▶ Your instructions:
Word for word and without images, transcribe all of the records.

[Screenshot and code edit data]
● ● ●
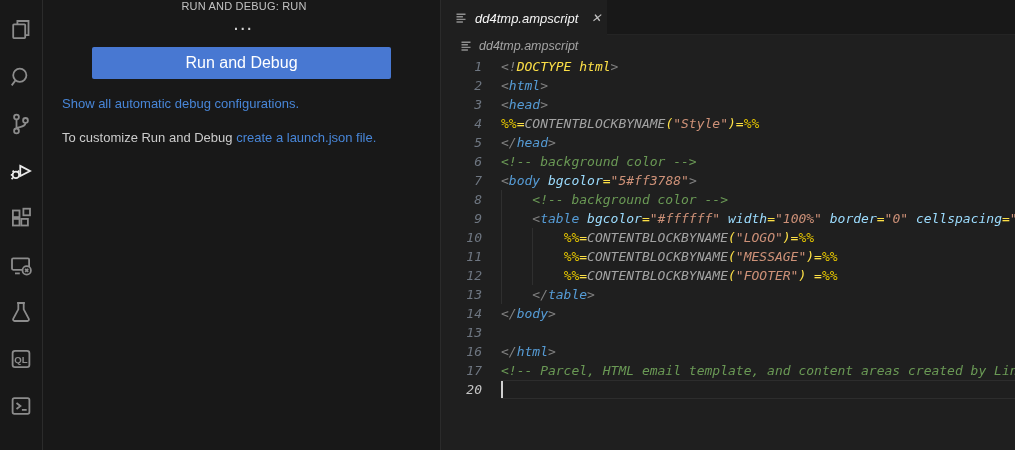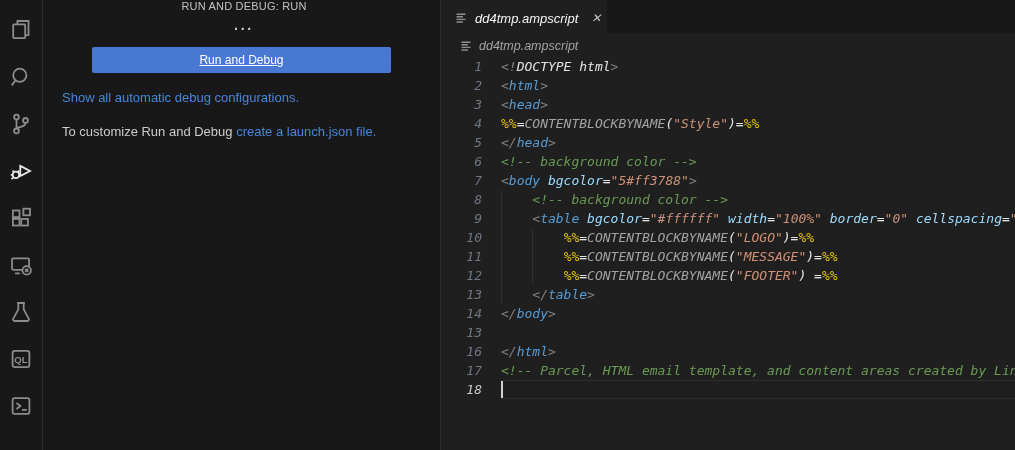--- a/index.html
+++ b/index.html
@@ -52,14 +52,13 @@
     display: block;
     width: calc(100% - 98px);
     margin: 11px 49px 0 49px;
-    height: 26px;
+    height: 32px;
     background: #4878d2;
     color: #ffffff;
     border: none; border-radius: 2px;
     font-family: "Liberation Sans", sans-serif;
-    font-size: 12px;
+    font-size: 16px;
     cursor: pointer;
-    text-decoration: underline;
   }
   .sidebar p {
     font-size: 13px; line-height: 18px;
● ● ●
▶ Output of the exercise:
--- a/index.html
+++ b/index.html
@@ -52,14 +52,13 @@
     display: block;
     width: calc(100% - 98px);
     margin: 11px 49px 0 49px;
-    height: 26px;
+    height: 32px;
     background: #4878d2;
     color: #ffffff;
     border: none; border-radius: 2px;
     font-family: "Liberation Sans", sans-serif;
-    font-size: 12px;
+    font-size: 16px;
     cursor: pointer;
-    text-decoration: underline;
   }
   .sidebar p {
     font-size: 13px; line-height: 18px;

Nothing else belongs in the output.